I have just moved to a AS Warwick Duo from a british coach built. I want to use this all year round. Apart from insulating the fresh water tank ( if anyone has done this help would be appreciated) fitting a tank heater. Leaving outlet of grey tank open with bucket under outlet. I have a front winter cover but, are rear door covers available. Also what is the insulation really like?
Regards


----------



## aldercow (Dec 29, 2009)

*Auto-Sleeper Warwick Duo all year round use*

Hi
I have owned a Warwick Duo for around 18 months. We usually go away in November & have just come back from a week in Brighton. The problem with a panel van is all the metal - This week I noticed the cab headlining at the top of the windscreen pillars was wet.
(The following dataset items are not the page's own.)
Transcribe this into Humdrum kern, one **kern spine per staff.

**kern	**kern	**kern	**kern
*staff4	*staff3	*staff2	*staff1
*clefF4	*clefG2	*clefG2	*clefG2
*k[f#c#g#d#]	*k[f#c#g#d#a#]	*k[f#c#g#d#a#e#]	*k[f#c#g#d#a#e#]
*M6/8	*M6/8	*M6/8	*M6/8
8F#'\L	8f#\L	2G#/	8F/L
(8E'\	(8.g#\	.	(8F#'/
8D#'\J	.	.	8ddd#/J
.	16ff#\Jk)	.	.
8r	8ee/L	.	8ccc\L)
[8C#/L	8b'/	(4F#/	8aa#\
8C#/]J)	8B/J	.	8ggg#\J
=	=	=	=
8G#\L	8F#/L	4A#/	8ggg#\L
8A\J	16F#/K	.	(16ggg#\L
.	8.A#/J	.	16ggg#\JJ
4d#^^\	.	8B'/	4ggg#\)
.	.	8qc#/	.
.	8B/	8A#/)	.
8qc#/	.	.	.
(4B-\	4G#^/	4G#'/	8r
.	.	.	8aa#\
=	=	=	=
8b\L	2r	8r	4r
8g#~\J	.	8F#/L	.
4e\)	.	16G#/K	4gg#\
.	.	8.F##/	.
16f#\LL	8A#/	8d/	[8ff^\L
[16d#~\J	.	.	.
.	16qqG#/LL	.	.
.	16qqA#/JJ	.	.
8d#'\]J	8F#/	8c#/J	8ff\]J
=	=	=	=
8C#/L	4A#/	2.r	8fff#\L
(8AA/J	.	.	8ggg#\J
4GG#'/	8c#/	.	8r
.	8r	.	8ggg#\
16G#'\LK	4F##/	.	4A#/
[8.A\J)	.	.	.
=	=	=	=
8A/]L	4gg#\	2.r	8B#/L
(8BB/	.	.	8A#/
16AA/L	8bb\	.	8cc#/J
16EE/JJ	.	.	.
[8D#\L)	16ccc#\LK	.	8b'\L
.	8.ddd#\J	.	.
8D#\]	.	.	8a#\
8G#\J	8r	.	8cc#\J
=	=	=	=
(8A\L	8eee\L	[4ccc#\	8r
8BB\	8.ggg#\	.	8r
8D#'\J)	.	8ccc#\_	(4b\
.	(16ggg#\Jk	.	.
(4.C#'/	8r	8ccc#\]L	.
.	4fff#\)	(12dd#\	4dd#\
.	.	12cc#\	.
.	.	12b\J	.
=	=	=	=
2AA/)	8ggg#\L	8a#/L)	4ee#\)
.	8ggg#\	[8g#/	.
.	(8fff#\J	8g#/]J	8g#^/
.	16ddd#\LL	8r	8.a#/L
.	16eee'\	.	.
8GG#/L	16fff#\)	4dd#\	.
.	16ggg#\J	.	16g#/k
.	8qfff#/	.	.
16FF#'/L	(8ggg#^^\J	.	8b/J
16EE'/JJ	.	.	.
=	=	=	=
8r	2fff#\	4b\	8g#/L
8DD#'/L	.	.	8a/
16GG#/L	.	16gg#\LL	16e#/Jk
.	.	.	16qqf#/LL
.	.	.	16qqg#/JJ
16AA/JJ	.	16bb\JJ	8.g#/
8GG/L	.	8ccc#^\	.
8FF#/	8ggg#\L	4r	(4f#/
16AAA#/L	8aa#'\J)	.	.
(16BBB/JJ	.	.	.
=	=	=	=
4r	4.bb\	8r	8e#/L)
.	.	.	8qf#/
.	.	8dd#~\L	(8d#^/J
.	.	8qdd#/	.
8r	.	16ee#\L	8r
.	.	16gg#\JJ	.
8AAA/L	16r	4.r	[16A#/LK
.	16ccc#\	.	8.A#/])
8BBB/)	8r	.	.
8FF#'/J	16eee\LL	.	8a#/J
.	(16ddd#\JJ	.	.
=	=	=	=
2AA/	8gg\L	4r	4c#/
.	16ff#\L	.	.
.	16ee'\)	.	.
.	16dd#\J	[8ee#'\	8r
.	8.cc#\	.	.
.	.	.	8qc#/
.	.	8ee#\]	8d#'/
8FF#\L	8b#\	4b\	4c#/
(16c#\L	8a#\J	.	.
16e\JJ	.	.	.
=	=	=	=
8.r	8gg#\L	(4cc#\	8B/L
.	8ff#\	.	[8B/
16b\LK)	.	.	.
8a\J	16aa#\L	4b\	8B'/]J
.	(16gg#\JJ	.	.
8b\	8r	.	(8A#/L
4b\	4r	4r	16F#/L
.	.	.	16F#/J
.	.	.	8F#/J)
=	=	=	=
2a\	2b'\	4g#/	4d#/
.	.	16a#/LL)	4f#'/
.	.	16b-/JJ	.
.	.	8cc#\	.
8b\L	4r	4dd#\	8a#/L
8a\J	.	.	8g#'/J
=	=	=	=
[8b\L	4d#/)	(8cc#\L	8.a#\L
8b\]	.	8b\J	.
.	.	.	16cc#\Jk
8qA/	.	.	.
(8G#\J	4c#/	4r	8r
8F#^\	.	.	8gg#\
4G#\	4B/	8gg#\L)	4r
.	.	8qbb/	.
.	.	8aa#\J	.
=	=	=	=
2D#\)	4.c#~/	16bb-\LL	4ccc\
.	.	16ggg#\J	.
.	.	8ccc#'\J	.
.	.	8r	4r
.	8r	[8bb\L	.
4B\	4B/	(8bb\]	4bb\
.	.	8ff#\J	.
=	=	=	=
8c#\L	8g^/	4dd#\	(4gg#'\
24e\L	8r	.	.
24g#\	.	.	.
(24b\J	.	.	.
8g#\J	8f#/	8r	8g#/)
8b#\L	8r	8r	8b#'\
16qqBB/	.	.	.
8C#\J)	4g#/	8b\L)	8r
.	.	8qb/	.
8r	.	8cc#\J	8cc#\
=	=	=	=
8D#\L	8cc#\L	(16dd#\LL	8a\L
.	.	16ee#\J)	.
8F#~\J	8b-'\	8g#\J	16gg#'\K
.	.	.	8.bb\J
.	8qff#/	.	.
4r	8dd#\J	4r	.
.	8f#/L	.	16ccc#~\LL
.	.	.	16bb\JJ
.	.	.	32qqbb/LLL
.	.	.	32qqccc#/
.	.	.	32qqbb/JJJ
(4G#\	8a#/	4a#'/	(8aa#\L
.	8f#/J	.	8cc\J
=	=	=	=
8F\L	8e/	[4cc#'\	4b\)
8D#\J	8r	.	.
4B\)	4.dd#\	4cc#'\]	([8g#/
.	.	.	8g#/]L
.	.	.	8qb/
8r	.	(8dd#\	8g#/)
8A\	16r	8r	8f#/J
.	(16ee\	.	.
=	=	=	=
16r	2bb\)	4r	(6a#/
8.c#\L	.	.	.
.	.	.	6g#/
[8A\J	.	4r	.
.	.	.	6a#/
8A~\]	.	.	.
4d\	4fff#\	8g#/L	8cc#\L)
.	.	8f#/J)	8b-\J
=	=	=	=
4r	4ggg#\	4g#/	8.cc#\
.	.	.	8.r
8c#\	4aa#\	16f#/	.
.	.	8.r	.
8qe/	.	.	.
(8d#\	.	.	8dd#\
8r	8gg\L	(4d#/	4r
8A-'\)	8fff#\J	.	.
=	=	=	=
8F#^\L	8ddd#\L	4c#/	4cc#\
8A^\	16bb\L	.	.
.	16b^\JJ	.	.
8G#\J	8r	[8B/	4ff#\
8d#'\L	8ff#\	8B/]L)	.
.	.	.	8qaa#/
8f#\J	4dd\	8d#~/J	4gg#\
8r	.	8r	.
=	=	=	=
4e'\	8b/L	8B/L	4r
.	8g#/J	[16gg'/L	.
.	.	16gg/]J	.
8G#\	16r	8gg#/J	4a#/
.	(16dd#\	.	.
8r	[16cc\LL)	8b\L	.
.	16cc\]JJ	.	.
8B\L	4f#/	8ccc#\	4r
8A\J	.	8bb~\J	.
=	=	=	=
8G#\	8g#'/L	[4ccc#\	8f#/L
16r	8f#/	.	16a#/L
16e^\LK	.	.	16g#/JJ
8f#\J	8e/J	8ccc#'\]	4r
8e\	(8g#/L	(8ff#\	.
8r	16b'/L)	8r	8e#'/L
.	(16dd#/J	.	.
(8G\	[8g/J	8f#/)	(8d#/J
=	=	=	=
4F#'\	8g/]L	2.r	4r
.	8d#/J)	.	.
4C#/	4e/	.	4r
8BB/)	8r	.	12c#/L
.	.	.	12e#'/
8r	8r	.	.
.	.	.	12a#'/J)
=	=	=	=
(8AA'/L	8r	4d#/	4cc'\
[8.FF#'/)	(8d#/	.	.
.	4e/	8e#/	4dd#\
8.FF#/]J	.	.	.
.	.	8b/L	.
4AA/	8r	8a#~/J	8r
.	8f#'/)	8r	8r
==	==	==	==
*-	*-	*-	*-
The metal roof condensates inside (can be seen from over cab storage area looking into opening into roof each side). The condensation must run down & wet the tops of the screen pillars. Also the tinted rear windows condensate & run with water on the inside. It would be a good idea to have a rear door cover to keep draughts back which come through door handles, catches etc. I thought about getting an internal one made to drop down from the tops of the doors to the floor inside.
The thing with some UK built vans (especially panel vans) they only think about fair weather campers. European vans seem to think more about winter use & keep tanks, pipework etc inside.

Cheers


----------